– Ты проиграл, ублюдок! – злорадно проорал я, первым нарушив молчание, что снова воцарилось в доме. – Или сдавайся, или пускай себе пулю в лоб, но к своему сраному Пророку ты не вернешься!

– Лучше ты застрелись, поганый Бегущий Мертвец! – громко, но спокойно отозвался враг. Самообладание в его голосе мне сильно не понравилось, поскольку даже я, занявший выгодную позицию, не мог похвастаться подобной уверенностью. Меня определенно почтил визитом «ночной ангел», а не какой-нибудь рядовой соискатель премии за мою буйную голову. Любопытно, во сколько сант-евро она теперь оценивается? – Сегодня тебе не заболтать меня словами! Я не уйду отсюда, пока не увижу твой дырявый череп!

О чем это он толкует, хотелось бы знать? Когда и в связи с чем я уже вешал ему лапшу на уши? Бегущий Мертвец – этим презрительным прозвищем наградил меня сам Бернард-Мясник. Блистающий кумир моей семинаристской юности, он ничуть не сомневался, что схватит меня или убьет – Бернарда обязывало данное перед строем Охотников Слово Командира. Не выгорело.

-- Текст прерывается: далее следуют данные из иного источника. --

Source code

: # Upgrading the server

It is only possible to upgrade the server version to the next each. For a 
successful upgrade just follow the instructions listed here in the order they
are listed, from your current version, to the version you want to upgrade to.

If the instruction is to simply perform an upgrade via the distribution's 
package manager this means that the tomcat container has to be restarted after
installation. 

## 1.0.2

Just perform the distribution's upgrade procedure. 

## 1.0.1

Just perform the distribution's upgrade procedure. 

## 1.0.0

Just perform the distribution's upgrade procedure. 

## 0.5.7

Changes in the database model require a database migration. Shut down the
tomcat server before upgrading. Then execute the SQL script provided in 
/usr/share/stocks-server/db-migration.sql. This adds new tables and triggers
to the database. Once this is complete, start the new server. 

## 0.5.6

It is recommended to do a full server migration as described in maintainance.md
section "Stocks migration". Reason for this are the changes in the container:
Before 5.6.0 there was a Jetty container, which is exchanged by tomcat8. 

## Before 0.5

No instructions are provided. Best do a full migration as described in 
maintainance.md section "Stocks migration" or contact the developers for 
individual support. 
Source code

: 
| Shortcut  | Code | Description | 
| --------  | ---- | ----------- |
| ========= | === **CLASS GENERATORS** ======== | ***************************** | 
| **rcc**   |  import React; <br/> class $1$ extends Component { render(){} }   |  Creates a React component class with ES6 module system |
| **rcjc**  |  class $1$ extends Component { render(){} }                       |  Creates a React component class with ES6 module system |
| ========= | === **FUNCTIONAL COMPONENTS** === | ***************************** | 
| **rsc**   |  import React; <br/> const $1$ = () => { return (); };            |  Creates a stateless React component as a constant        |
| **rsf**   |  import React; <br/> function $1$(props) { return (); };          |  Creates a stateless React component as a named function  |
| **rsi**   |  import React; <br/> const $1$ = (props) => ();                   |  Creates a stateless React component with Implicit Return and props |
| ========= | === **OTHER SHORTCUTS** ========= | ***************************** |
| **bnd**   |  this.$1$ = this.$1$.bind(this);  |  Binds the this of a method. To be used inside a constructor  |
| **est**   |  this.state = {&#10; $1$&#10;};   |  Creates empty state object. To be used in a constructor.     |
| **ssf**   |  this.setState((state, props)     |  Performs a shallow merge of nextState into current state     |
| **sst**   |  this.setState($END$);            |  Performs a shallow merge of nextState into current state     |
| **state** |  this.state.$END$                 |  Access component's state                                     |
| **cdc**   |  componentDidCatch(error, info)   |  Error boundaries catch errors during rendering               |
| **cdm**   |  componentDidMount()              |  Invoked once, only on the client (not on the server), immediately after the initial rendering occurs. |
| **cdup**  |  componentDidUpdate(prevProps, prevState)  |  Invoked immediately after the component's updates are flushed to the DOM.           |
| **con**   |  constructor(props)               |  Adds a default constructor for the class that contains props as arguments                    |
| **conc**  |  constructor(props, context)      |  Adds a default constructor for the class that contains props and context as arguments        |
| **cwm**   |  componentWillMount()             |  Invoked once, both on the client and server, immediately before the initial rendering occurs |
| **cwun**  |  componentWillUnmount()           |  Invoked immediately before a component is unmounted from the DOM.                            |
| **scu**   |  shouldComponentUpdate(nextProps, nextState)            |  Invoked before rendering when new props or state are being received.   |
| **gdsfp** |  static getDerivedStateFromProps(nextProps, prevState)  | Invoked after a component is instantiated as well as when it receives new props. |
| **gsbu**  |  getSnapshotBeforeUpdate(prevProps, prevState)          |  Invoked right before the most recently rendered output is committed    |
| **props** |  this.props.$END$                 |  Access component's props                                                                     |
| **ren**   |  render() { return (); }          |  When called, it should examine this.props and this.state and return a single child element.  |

Бегущий Мертвец не только сбежал и не умер, но и отправил в могилу самого Мясника. Бернард Уильямс был последним на моей памяти, кто называл меня таким прозвищем. Неужели среди моих бывших собратьев оно еще в ходу?

– Мы что, знакомы? – поинтересовался я, стараясь припомнить этот холодный самоуверенный голос, но никаких ассоциаций в памяти не возникало.

– Еще как знакомы! – подтвердил наглый интервент. – Будь проклят тот день, когда я познакомился с такими продажными тварями, как ты, Михаил, Конрад и остальные! Погодите, каиново отродье, рано или поздно мы до всех доберемся!

– Сколько экспрессии! Тебя случайно не магистр Аврелий полемике обучал? Как, кстати, самочувствие вашего главного мастера заплечных дел? – Я взял язвительную ноту, на которой обычно разговаривал с угрожающими мне врагами. Кому-то для поднятия духа требовался алкоголь, кому-то иной стимулятор, а мне всегда придавал уверенности мой сарказм – неотъемлемая черта испано-скандинавской натуры, уникального коктейля, смешанного из холодной нордической и гремучей южной кровей.

Однако не успел я договорить, как из комнаты Поля вылетел серебристый цилиндрик, смахивавший на маленькую консервную банку. Брошенная врагом штуковина срикошетила от стены коридора и угодила точно в дверь гостиной, после чего брякнулась на ковер и подкатилась прямо к моей баррикаде.

Я тоже успел на своем веку побросать гранаты, однако раньше они никогда не падали мне прямо под ноги. Что делать в подобном случае, я знал лишь теоретически, но притупившийся инстинкт самосохранения сработал правильно. Пусть с запозданием, но сработал.

Закрыв уши руками, я, как подкошенный, плюхнулся на пол, успев за секунду и попрощаться с жизнью и подумать, что вражина мог ведь и впрямь швырнуть консервную банку, дабы я купился на эту уловку и дал ему выиграть несколько драгоценных мгновений. И я купился. А куда деваться? Чересчур рискованно проверять, блефует враг или нет. «Нет» означало для меня однозначный и моментальный конец.

Подлец не блефовал – граната и впрямь оказалась настоящая. Но взорвалась она вовсе не так, как я боялся. Взрыв не раскурочил гостиную и не обратил меня в изуродованный труп. Вместо взрыва раздался лишь хлопок и возникла яркая вспышка, на мгновение превратившая ночь в ясный день, да не простой, а озаренный целой дюжиной солнц. Зажмуриться я не успел, и перед глазами заиграли ослепительные радужные блики. Вызвавшая обильные слезы резь была такой, словно мне в глаза еще и кислоты плеснули. Спасибо моей не до конца атрофированной реакции – при вспышке я пялился в пол, а иначе гарантированно получил бы ожог сетчатки и ослеп. Но даже неполноценный шоковый эффект нанес мне урон. Слезы и сонм разноцветных «зайчиков» застилали мне взор. И хотя после вспышки в гостиной уже должна была наступить темнота, мне до сих пор казалось, что на небе продолжает сверкать плеяда солнц, льющих в окна потоки нестерпимо ярких лучей.